The value of an expression shall not be assigned to an object with a narrower essential type or of a different essential type category

R2024a 以降

説明

ルール定義

The value of an expression shall not be assigned to an object with a narrower essential type or of a different essential type category 1 .

根拠

異なる型の間で暗黙的な変換を使用すると、値、符号、精度の損失の可能性を含め、意図しない結果を引き起こす場合があります。

実質的な型についての詳細は、MISRA C Rule 10.x の実質的な型を参照してください。

Polyspace 実装

式の値が次のいずれかのデータ型の変数に代入される場合、ルール チェッカーが違反を報告します。

  • より範囲が狭い実質的な型の変数。たとえば、unsigned int (32 ビット) から unsigned short (16 ビット) への代入。

  • 異なる実質的な型カテゴリの変数。たとえば、_Bool (実質的な boolean 型) から unsigned int (実質的な符号なし型) への代入。

    実質的な型カテゴリについての詳細は、MISRA C:2012 Rule 10.1 を参照してください。

以下の場合、ルール チェッカーはこのルールの違反を報告しません。

  • オブジェクトがその実質的な型に対応する定数 0 に代入される場合。許容される 0 値は、整数型の場合は 0double の場合は 0.0char の場合は '\0' です。

やること:
1. ページ抜粋によると、異なる型の間で暗黙的な変換を使用した場合、何が失われる可能性がありますか。
2. ページ抜粋の「式の値が次のいずれかのデータ」から「Rule 10.1 を参照してください。」までを、「変数」を「オブジェクト」に置き換えて書き直してください。
これらのレコードはページ抜粋の内容とは関係がありません。

抽出データ項目
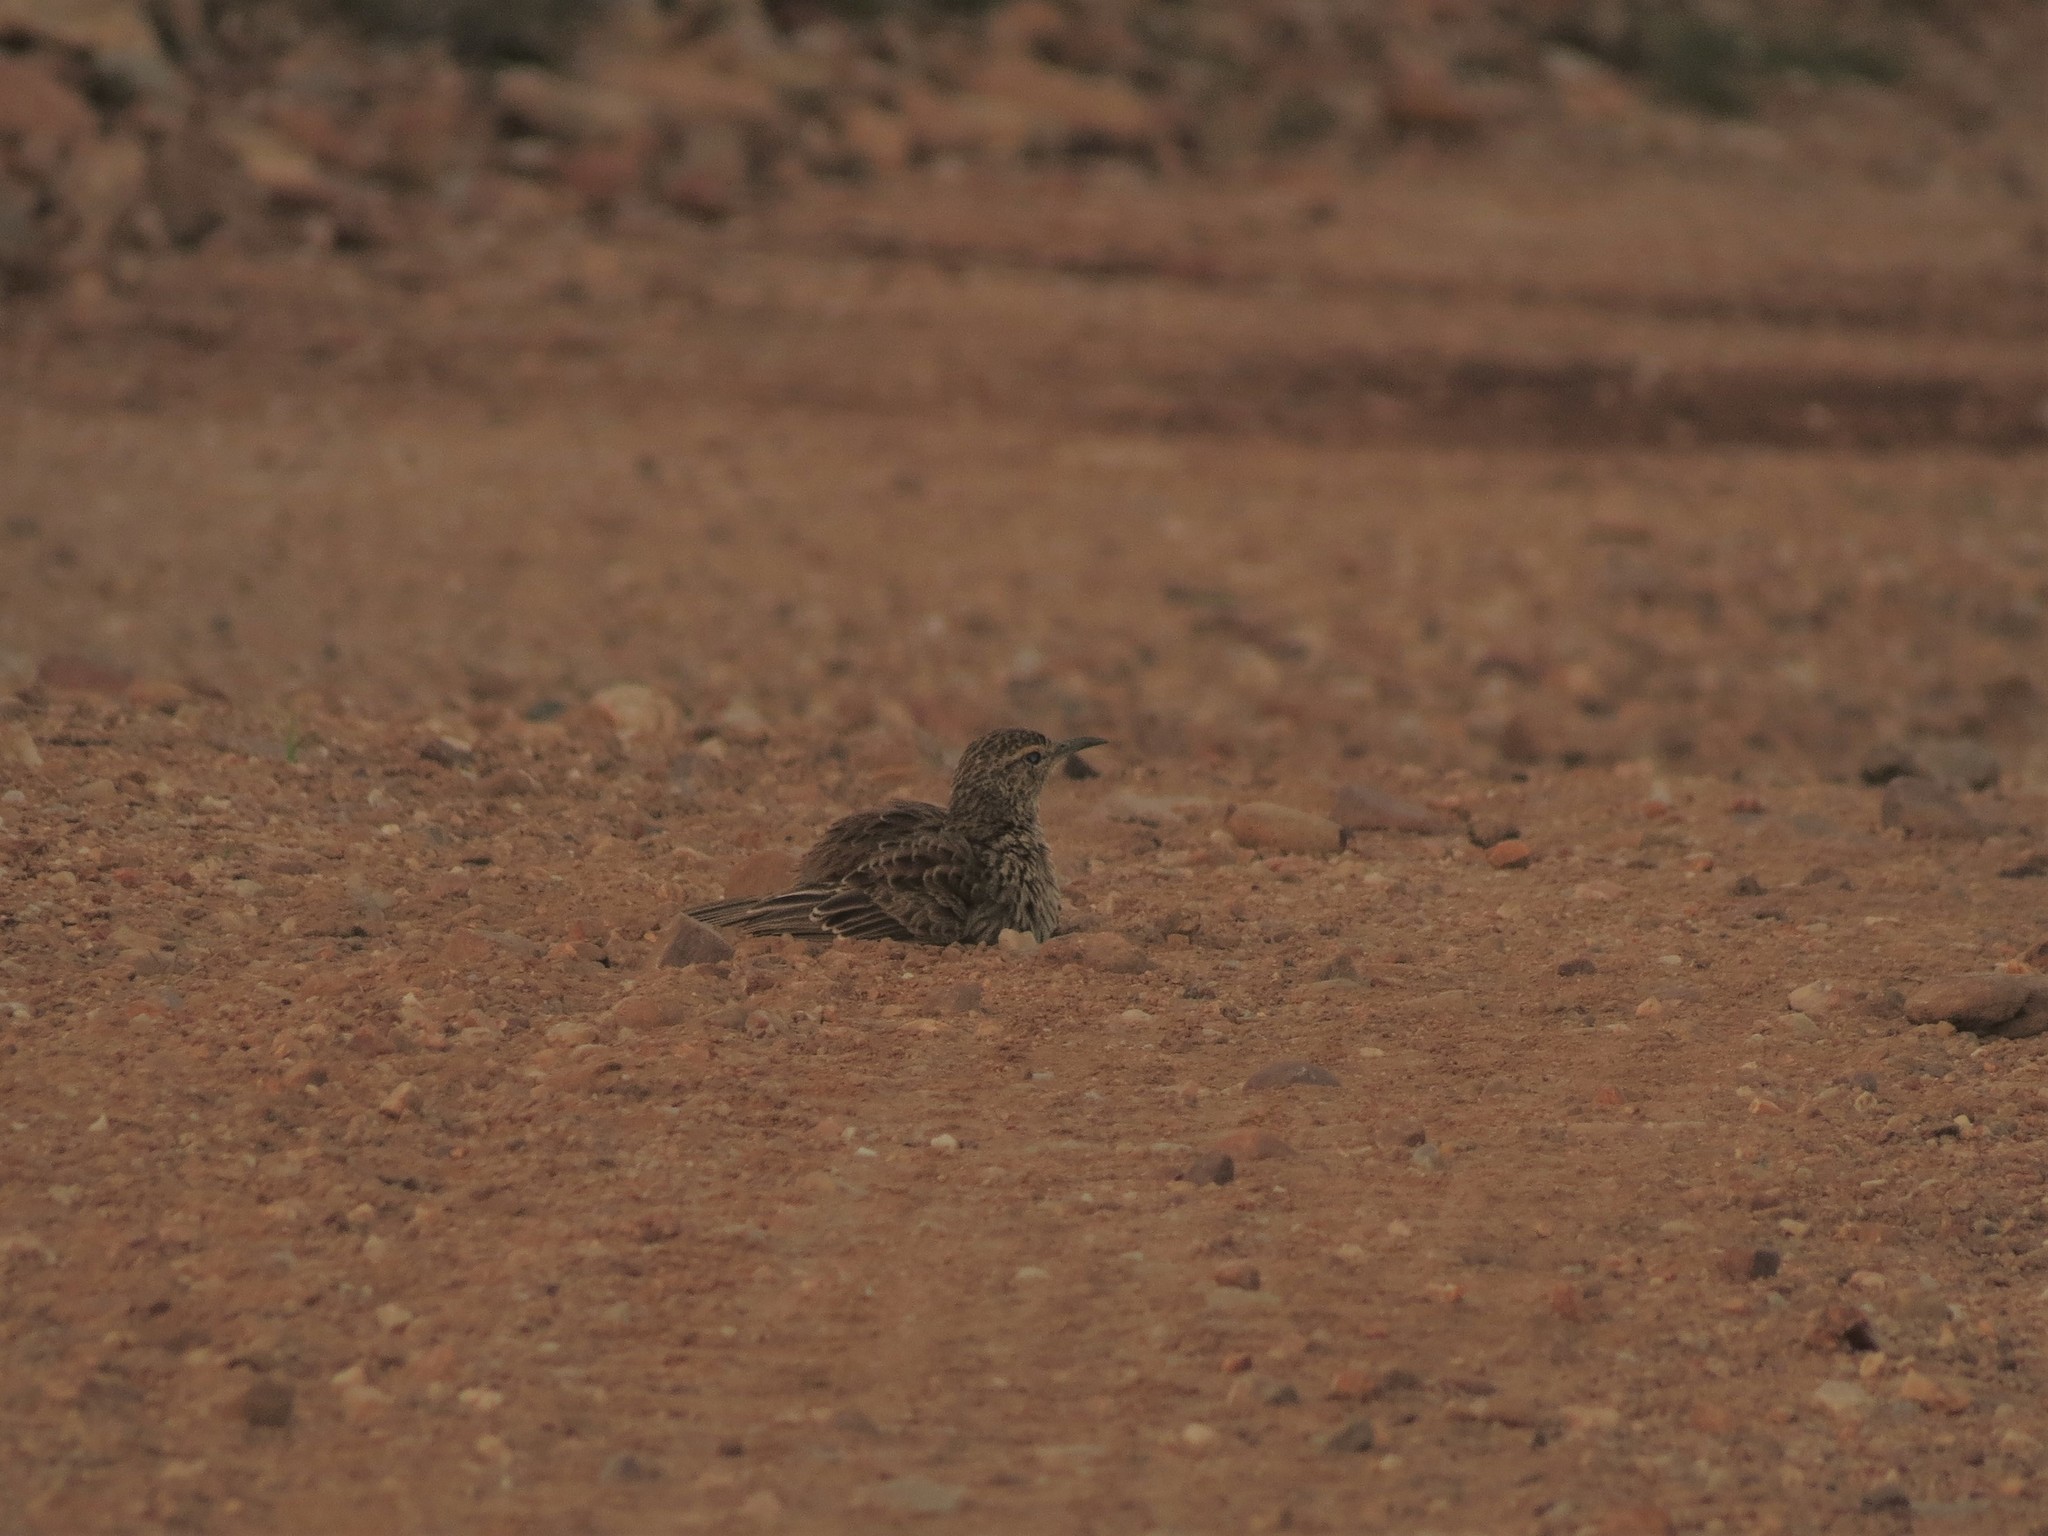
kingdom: Animalia
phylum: Chordata
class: Aves
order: Passeriformes
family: Alaudidae
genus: Certhilauda
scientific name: Certhilauda curvirostris
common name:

各課題の解答:
1. 値、符号、精度が失われる可能性があります。

2.
式の値が次のいずれかのデータ型のオブジェクトに代入される場合、ルール チェッカーが違反を報告します。

  • より範囲が狭い実質的な型のオブジェクト。たとえば、unsigned int (32 ビット) から unsigned short (16 ビット) への代入。

  • 異なる実質的な型カテゴリのオブジェクト。たとえば、_Bool (実質的な boolean 型) から unsigned int (実質的な符号なし型) への代入。

    実質的な型カテゴリについての詳細は、MISRA C:2012 Rule 10.1 を参照してください。